Has it dawned on you that there is now a way for organisations to watch your every move and to know your interest?
11:49 31 October 2017
And it involves not just CCTV systems installed in almost every part of the country but also your phone and the way you connect to the Internet.
Dr. Joss Wright, of the Oxford Internet Institute, said: “In terms of surveillance of your communications, then there’s all sorts of information: which websites you’ve been visiting, who you’ve been phoning - that kind of thing. That [data] is not so much in the physical realm, but there is increasing crossover: the signals - or ‘track-ability’ - of devices by [way of] the fact that they are broadcasting data and connecting to information.

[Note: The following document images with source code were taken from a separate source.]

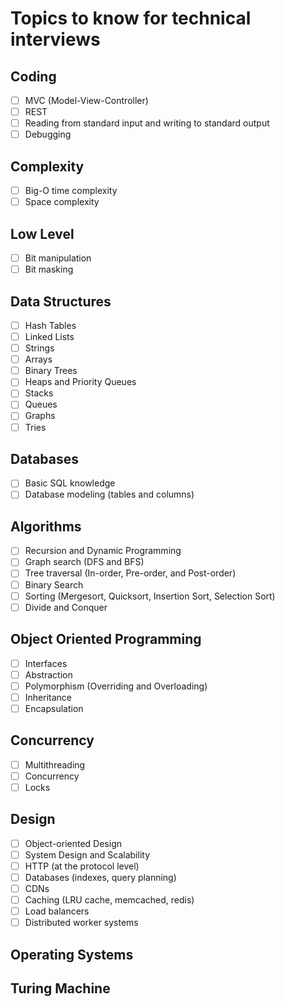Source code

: # Topics to know for technical interviews

## Coding
- [ ] MVC (Model-View-Controller)
- [ ] REST
- [ ] Reading from standard input and writing to standard output
- [ ] Debugging

## Complexity
- [ ]  Big-O time complexity
- [ ]  Space complexity
## Low Level
- [ ]  Bit manipulation
- [ ]  Bit masking
##  Data Structures
- [ ]  Hash Tables
- [ ]  Linked Lists
- [ ]  Strings
- [ ]  Arrays
- [ ]  Binary Trees
- [ ]  Heaps and Priority Queues
- [ ]  Stacks
- [ ]  Queues
- [ ]  Graphs
- [ ]  Tries 
## Databases
- [ ]  Basic SQL knowledge
- [ ]  Database modeling (tables and columns)

## Algorithms
- [ ] Recursion and Dynamic Programming
- [ ] Graph search (DFS and BFS)
- [ ] Tree traversal (In-order, Pre-order, and Post-order)
- [ ] Binary Search
- [ ] Sorting (Mergesort, Quicksort, Insertion Sort, Selection Sort)
- [ ] Divide and Conquer

## Object Oriented Programming
- [ ] Interfaces
- [ ] Abstraction
- [ ] Polymorphism (Overriding and Overloading)
- [ ] Inheritance
- [ ] Encapsulation

## Concurrency
- [ ] Multithreading
- [ ] Concurrency
- [ ] Locks

## Design
- [ ] Object-oriented Design
- [ ] System Design and Scalability
- [ ] HTTP (at the protocol level)
- [ ] Databases (indexes, query planning)
- [ ] CDNs
- [ ] Caching (LRU cache, memcached, redis)
- [ ] Load balancers
- [ ] Distributed worker systems

## Operating Systems

## Turing Machine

“Your mobile phone, because it connects from cell tower to cell tower, can be localised to within a couple of miles based just on when your mobile phone was connected to a particular tower. Then there are Wi-Fi connections. Your phone is constantly spewing out ‘seeking packets’, to see what Wi-Fi networks might be available… Your phone tends to send out the names of networks that you’ve connected to before, to see if they’re around.
"So, if your phone is connected to [your home network] it also tends to be broadcasting the name of that network as you’re walking around, and obviously that can be traced. [And] if your device’s Bluetooth is on, it will often be sending out pings looking for local devices around.
“Where this could go looking forward, obviously a shopping centre or an advertiser is going to be very interested to know who is seeing their adverts,” Wright continues.
“[Say] you walked past a [billboard]. Did you pause for a couple of seconds to look at the advert that was being displayed? If so, they can infer that you had some interest in that advert, and then potentially that… could feed into a profile about you. The next step up [could be]: if your phone is detected passing an advertising board, perhaps they might display an advert that was of interest to you as you walk past. This is where it could go on the corporate side.”
Businesses claim that the data they gather are used to “serve us better.” But where to we draw the line? When does public surveillance become dangerously invasive?